ÖTE-BERİ
Başlığı şu şekilde “öteberi” yazsaydım, önemsiz bi kaç bişey anlamına gelirdi. Maksadım, öte ve beri (= bura), ötede ve beride (= burada) olanlar, bulunanlar.
Öte deyince, ilk elde âhiret akla gelir; aslında yarın da ötedir. Âhiret, âhir’in (= sonranın) isim hâlidir; âhir, hep olacak, zaman durmayacak; hayat, hiç son bulmayacak.
Beri ise, bura, şimdi, şu yaşadığımız dünya.
Beri ile bilim; öte ile sanat, felsefe ve din ilgilenir.

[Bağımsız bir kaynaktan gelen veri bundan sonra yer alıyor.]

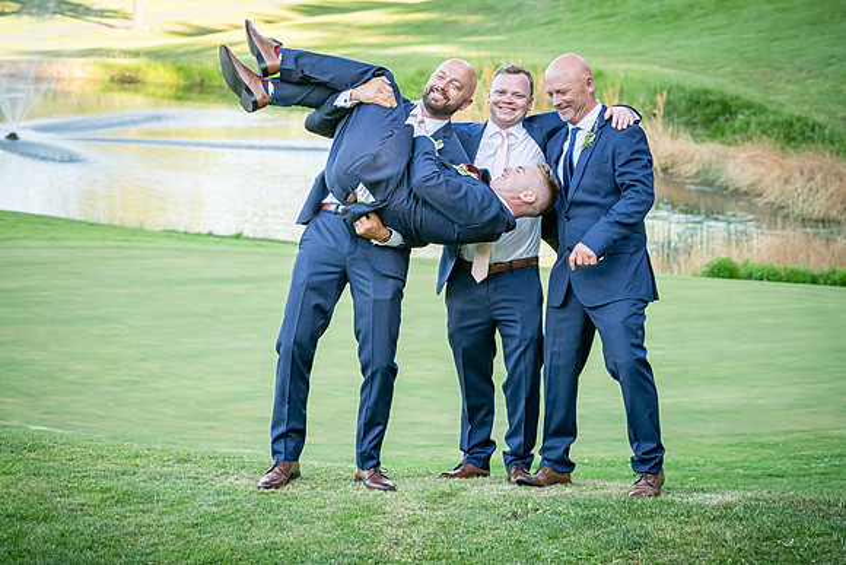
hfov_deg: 16.9
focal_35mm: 121
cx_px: 423
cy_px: 282
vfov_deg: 11.3
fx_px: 2848
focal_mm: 101
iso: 2500
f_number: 5.6
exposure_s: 1/500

Bilim, görünenleri (= şehâdet âlemini, somut/fizik âlemi); sanat, felsefe ve din, görünmeyenleri (= gayb âlemini, soyut/metafizik âlemi) konu edinir. Sanat ve felsefenin görünmeyenlere (= gayb âlemine) gidiş-gelişi, şimşek çakması gibidir. Sanat, o âlemde gördüklerini duyulara; felsefe, akla taşır. İki alan da soyuttur. Sanatın dili, ışık, renk, nota, şekil; felsefenin dili, kelime-kavram veya anlamdır. İki dil de öteye dair bi şeyler söyler. Sanatın dilini, sanatçı (veya sanatseverler); felsefenin dilini felsefeci (veya felsefeye ilgi duyanlar) anlarlar.
Din dili ise, hem gündelik hem de semboliktir. Bu dil, hem duyulara, hem duygulara, hem akla, hem de kalbe hitap eder; onun muhatabı herkes = her düzeydeki (= her seviyedeki) insandır.
Zâhiriler, onun gündelik yanına ağırlık verirken; bâtınîler, sembolik veya metaforik yanına ağırlık verirler. Bu, aynı, öteden beriye, beriden öteye gidiş-geliş gibidir.
Berideki (= buradaki) yaşam, bizi tahmin (= mesut-mutlu) etse, öteye gitme arzusu duymazdık. Bura bizi kesmiyor. “Dinsizler”! (= her hangi bir dine inanmayanlar), bu işi sanat ve felsefe ile yapıyorlar, yapmaya çalışıyorlar. Bu arayışlarında samimî olan sanatçılar ve filozoflar, bir dine olmasa da bir Tanrı’ya inanmak zorunda kalıyorlar.
Çünkü din (= Allah) bize, öteden beriye en doğru, en sahih bilgileri veriyor. = Verdiği bilgilerle bizi beriden öteye götürüyor. Bakın!, ‘şöyle yaşarsanız, ötede şöyle; böyle yaşarsanız, ötede böyle bir hayat ile karşılaşacaksınız.’, diyor. Buna inanmayan sanatçılar ve filozoflar ise, yeni bişey bulabilir miyiz diye “kıvranıyorlar”! ama buldukları şeye, kendilerini de inanmıyorlar, bu yüzden sürekli arıyorlar.